Никакие рассуждения отнюдь не отменяют того факта, что Эрнст умен, талантлив, обаятелен, обладает отличным вкусом и мог бы снимать интересное кино, если бы хотел того. Проблема в том, что Эрнст в какой-то момент оказался на совершенно другом пути, который, как ни парадоксально, был ближе к его основной профессии. Он биолог, генный инженер, кандидат наук. Экскурс в художественное (или документальное, или просветительское) творчество был для него скорее экспериментом над собой. А потом он вернулся к другим экспериментам, in vitro. Началась эра манипуляции — или, иначе говоря, продюсирования. Я категорически отказываюсь верить, что Эрнст — с его мгновенной реакцией, замечательной эрудицией и грандиозной насмотренностью — не понимает, чем занимается. Я думаю, он отлично все сознает — и ставит свой грандиозный эксперимент над реальностью, ни на секунду не прекращая рефлексии; только рефлексия эта уже не артистическая, а именно что биологическая. Я даже думаю, что по итогам деятельности Эрнста в качестве продюсера Первого канала ему вполне можно присуждать докторскую степень по биологии, потому что вывести принципиально новую человеческую популяцию — не хухры-мухры.

Такой взгляд на деятельность Эрнста снимает все противоречия. Как может человек, снимавший телепрограммы о Копполе и Годаре, отлично знающий кино, — затевать вместе с Денисом Евстигнеевым «Русский проект», воспринимавшийся всем населением страны как эталон фальши? Фразы типа «Все у нас получится» входили в анекдот немедленно, они и до сих пор используются в повседневной речи в самых разных ситуациях, от дефекации до дефлорации. Публика от души хохотала — но как бы и привыкала; стереотип вызывал протесты, однако внедрялся. Я сделаю сейчас небольшое отступление, но без него никак.

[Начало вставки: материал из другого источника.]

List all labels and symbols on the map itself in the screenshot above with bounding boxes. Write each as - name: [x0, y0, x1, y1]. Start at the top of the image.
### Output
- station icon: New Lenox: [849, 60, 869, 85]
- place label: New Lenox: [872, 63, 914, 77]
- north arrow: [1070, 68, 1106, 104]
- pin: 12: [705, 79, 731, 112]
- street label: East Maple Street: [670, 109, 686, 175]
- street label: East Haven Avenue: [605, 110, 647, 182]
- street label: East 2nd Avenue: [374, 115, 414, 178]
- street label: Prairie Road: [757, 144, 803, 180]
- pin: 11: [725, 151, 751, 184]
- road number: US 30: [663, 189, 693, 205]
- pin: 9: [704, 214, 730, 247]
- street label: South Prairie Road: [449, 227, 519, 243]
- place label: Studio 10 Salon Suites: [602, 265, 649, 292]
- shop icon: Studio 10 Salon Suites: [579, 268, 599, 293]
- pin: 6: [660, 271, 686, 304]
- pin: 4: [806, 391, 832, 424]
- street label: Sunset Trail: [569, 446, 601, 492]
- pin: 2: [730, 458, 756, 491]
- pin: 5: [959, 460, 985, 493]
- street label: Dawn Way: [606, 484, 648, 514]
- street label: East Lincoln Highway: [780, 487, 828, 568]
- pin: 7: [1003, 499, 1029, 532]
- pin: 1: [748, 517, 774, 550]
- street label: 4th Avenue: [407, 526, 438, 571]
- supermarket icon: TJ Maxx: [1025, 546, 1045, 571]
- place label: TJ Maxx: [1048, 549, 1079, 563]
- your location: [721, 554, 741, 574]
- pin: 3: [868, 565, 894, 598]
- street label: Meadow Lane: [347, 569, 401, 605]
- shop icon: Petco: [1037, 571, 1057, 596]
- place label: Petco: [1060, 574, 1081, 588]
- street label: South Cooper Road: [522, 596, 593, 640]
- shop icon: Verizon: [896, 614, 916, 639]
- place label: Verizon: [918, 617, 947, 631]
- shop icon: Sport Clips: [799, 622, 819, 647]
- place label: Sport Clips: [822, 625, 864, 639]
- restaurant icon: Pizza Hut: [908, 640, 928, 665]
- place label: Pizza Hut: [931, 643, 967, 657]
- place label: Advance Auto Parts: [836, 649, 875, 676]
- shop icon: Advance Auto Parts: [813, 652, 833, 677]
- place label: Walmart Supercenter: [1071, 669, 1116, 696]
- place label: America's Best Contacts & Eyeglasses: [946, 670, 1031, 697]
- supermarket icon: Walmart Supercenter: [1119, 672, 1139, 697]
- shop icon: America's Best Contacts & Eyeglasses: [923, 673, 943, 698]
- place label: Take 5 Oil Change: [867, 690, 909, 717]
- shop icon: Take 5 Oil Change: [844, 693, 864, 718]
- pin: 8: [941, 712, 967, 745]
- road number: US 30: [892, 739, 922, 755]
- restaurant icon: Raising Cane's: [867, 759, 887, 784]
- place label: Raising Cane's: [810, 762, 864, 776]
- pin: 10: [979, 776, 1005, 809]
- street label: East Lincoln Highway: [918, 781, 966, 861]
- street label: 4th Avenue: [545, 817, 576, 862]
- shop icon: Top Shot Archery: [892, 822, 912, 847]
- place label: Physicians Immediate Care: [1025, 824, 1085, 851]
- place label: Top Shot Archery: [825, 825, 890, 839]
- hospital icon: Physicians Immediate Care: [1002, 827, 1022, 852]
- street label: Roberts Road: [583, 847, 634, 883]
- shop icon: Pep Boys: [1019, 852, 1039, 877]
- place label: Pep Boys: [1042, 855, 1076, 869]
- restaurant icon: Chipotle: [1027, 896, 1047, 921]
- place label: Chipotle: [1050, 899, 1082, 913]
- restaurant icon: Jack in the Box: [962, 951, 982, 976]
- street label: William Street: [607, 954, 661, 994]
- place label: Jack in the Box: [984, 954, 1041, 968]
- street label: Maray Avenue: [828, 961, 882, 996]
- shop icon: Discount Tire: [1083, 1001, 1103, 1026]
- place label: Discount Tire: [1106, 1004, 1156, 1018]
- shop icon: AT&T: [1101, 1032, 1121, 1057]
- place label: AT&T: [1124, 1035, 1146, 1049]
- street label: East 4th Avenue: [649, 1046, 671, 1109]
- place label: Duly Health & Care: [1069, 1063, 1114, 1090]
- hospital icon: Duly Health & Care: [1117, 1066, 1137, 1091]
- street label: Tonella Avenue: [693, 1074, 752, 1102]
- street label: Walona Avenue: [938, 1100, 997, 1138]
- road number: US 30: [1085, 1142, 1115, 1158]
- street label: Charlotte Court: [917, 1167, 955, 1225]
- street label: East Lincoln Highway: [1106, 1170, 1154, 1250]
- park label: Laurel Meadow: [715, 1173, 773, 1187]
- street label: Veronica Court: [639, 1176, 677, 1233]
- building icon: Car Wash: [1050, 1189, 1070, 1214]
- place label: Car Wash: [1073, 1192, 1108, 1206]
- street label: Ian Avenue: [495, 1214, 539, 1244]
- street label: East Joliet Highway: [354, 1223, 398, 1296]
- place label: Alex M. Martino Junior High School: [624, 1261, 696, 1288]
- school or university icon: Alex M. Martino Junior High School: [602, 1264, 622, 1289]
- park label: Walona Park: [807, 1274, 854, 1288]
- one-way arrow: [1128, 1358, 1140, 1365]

В последнее время в отечественной прозе (про кино не говорю — там она сформировалась уже давно) отчетлива мода на вампиров. Сначала тему развил Лукьяненко в «Дозорах», потом в ней отметилась дюжина фантастов третьего разбора, а теперь вот и Виктор Пелевин в очень посредственном романе «Empire V» занялся феноменологией вампиризма; все это неспроста. Дело в том, что вампиризм — естественное состояние любого живого существа, не производящего ценностей и новых сущностей. Россия в девяностые являла собой (а в некоторых отношениях являет и до сих пор) фантастический гибрид феодального, неизменного со средних веков общества и пост-индустриальной идеологии, хотя до соответствующей экономики нам еще развиваться бы при благоприятствующей конъюнктуре лет триста, и то при условии всеобщей веры в Бога. Главная доблесть в постиндустриальном обществе — не производство, а потребление и продвижение продукта, не творчество, а креатив, главное переживание — не эмоция, а пиар; конечно, никакого постиндустриального общества и на Западе не было, и вся эта идеология, кажется, благополучно себя изжила уже к началу нового века, а сейчас и говорить о ней неприлично; но Россия из всего богатства западных теорий, школ и заморочек усвоила именно эту, наиболее халявную и лестную для обывателя. В результате главным и наиболее престижным занятием в постсоветской России стал социальный паразитизм, то есть вампиризм в чистом и беспримесном виде. Пустотность не может не засасывать в себя все съедобное — не от злонамеренности, боже упаси, но просто по имманентному своему свойству. Эта русская пустота, образовавшаяся вдруг на месте целей, принципов, истории, засосала в себя все, не особенно комплексуя.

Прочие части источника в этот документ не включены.